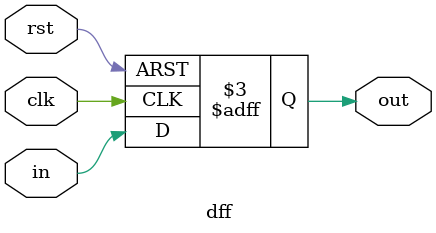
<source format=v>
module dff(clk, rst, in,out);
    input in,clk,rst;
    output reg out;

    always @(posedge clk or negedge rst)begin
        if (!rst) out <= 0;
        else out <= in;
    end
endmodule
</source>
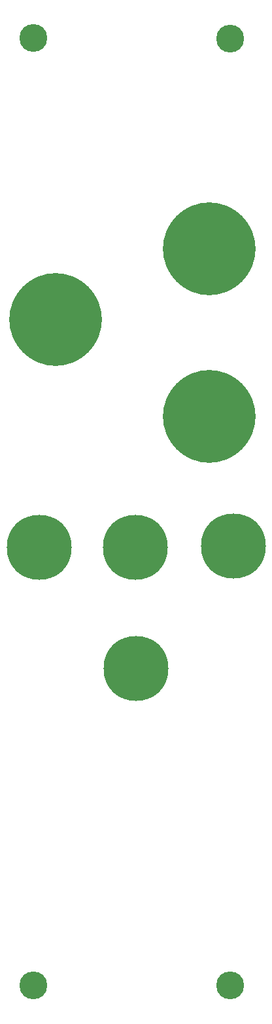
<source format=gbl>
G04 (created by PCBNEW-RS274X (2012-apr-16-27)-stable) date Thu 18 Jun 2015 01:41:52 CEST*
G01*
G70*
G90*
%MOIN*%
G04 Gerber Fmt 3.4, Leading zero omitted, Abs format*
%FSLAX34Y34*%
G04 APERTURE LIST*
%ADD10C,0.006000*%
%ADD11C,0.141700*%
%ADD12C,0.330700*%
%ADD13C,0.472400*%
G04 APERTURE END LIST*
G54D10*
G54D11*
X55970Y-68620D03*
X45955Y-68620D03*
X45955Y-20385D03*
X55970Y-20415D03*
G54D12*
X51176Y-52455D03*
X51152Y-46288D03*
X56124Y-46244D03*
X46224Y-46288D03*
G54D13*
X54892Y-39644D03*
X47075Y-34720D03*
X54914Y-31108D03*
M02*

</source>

───

__What you should do__:
Each line of the material needs to be given again exactly, without any of its pictures.

__Finished exercise__:
<source format=v>
module dff(clk, rst, in,out);
    input in,clk,rst;
    output reg out;

    always @(posedge clk or negedge rst)begin
        if (!rst) out <= 0;
        else out <= in;
    end
endmodule
</source>
<source format=gbl>
G04 (created by PCBNEW-RS274X (2012-apr-16-27)-stable) date Thu 18 Jun 2015 01:41:52 CEST*
G01*
G70*
G90*
%MOIN*%
G04 Gerber Fmt 3.4, Leading zero omitted, Abs format*
%FSLAX34Y34*%
G04 APERTURE LIST*
%ADD10C,0.006000*%
%ADD11C,0.141700*%
%ADD12C,0.330700*%
%ADD13C,0.472400*%
G04 APERTURE END LIST*
G54D10*
G54D11*
X55970Y-68620D03*
X45955Y-68620D03*
X45955Y-20385D03*
X55970Y-20415D03*
G54D12*
X51176Y-52455D03*
X51152Y-46288D03*
X56124Y-46244D03*
X46224Y-46288D03*
G54D13*
X54892Y-39644D03*
X47075Y-34720D03*
X54914Y-31108D03*
M02*

</source>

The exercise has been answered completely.